# PyTorch + MLflow (MNIST) — Simple Demo

This notebook trains a tiny CNN on MNIST, logs it to **MLflow** with a **model signature**, and then loads it back using the **pyfunc** flavor for inference.

**Prereqs**
- Make sure an MLflow server is running at `http://127.0.0.1:8080`.
- If needed, install packages in the first cell.


In [None]:

# If packages are missing, uncomment and run:
# !pip install torch torchvision mlflow numpy pandas


In [None]:

import numpy as np
import pandas as pd
import torch, torch.nn as nn, torch.nn.functional as F
from torch.utils.data import DataLoader
from torchvision import datasets, transforms

import mlflow, mlflow.pytorch
from mlflow.models import infer_signature

# ——— MLflow points to your running server ———
mlflow.set_tracking_uri("http://127.0.0.1:8080")
mlflow.set_experiment("PyTorch_MNIST_Image_Demo_Simple")

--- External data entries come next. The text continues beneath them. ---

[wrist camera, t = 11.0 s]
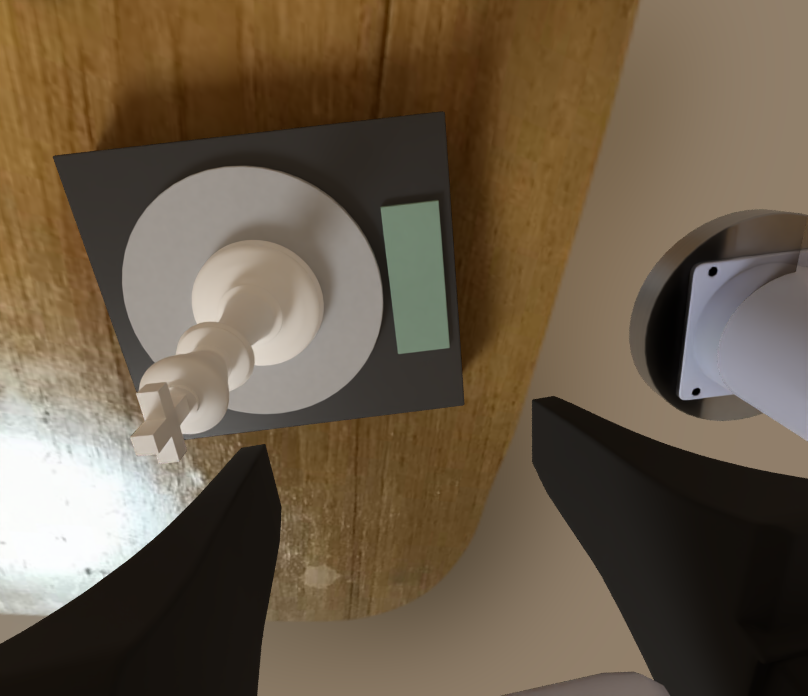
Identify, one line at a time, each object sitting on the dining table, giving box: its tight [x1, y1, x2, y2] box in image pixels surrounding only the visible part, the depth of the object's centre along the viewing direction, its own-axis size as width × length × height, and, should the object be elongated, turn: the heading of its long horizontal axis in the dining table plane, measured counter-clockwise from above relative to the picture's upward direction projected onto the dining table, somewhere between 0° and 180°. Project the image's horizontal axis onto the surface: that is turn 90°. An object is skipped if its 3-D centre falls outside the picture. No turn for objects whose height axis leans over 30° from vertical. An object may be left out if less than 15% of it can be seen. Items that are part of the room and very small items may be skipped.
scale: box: [53, 111, 464, 440], centre depth 20 cm, size 14×12×3 cm
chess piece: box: [130, 240, 324, 464], centre depth 14 cm, size 5×5×10 cm
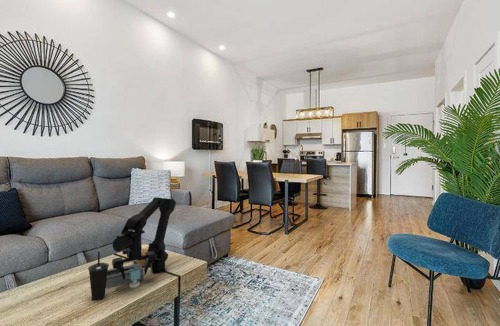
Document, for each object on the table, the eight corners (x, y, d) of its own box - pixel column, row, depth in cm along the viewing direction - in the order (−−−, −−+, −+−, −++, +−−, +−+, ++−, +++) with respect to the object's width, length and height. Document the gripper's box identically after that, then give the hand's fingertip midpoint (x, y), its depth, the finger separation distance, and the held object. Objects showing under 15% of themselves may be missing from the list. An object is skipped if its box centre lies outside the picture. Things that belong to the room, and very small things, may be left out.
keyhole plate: (139, 272, 134) (139, 263, 134) (143, 279, 126) (143, 269, 126) (100, 281, 123) (100, 271, 123) (102, 289, 116) (102, 278, 116)
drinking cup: (93, 304, 104) (94, 256, 104) (84, 298, 108) (84, 252, 108) (112, 296, 111) (112, 251, 110) (102, 291, 115) (103, 247, 114)
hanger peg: (138, 282, 123) (138, 266, 123) (140, 286, 120) (140, 270, 120) (128, 284, 121) (128, 269, 121) (130, 288, 117) (130, 272, 117)
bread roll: (140, 270, 136) (140, 255, 136) (128, 262, 147) (128, 248, 146) (156, 265, 144) (157, 251, 143) (145, 257, 154) (145, 244, 154)
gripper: (150, 236, 132) (150, 266, 132) (110, 243, 121) (110, 275, 121) (156, 242, 123) (156, 274, 123) (113, 250, 112) (113, 285, 112)
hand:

DEVICE    = torch.device("cuda" if torch.cuda.is_available() else "cpu")
BATCH     = 128
EPOCHS    = 1  # small for demo
print("Using device:", DEVICE)


In [None]:

# Keep transforms simple: raw [0,1] tensors; we'll normalize inside the model
tfm = transforms.ToTensor()

train_ds = datasets.MNIST(root="./data", train=True,  download=True, transform=tfm)
test_ds  = datasets.MNIST(root="./data", train=False, download=True, transform=tfm)

train_loader = DataLoader(train_ds, batch_size=BATCH, shuffle=True)
test_loader  = DataLoader(test_ds,  batch_size=BATCH, shuffle=False)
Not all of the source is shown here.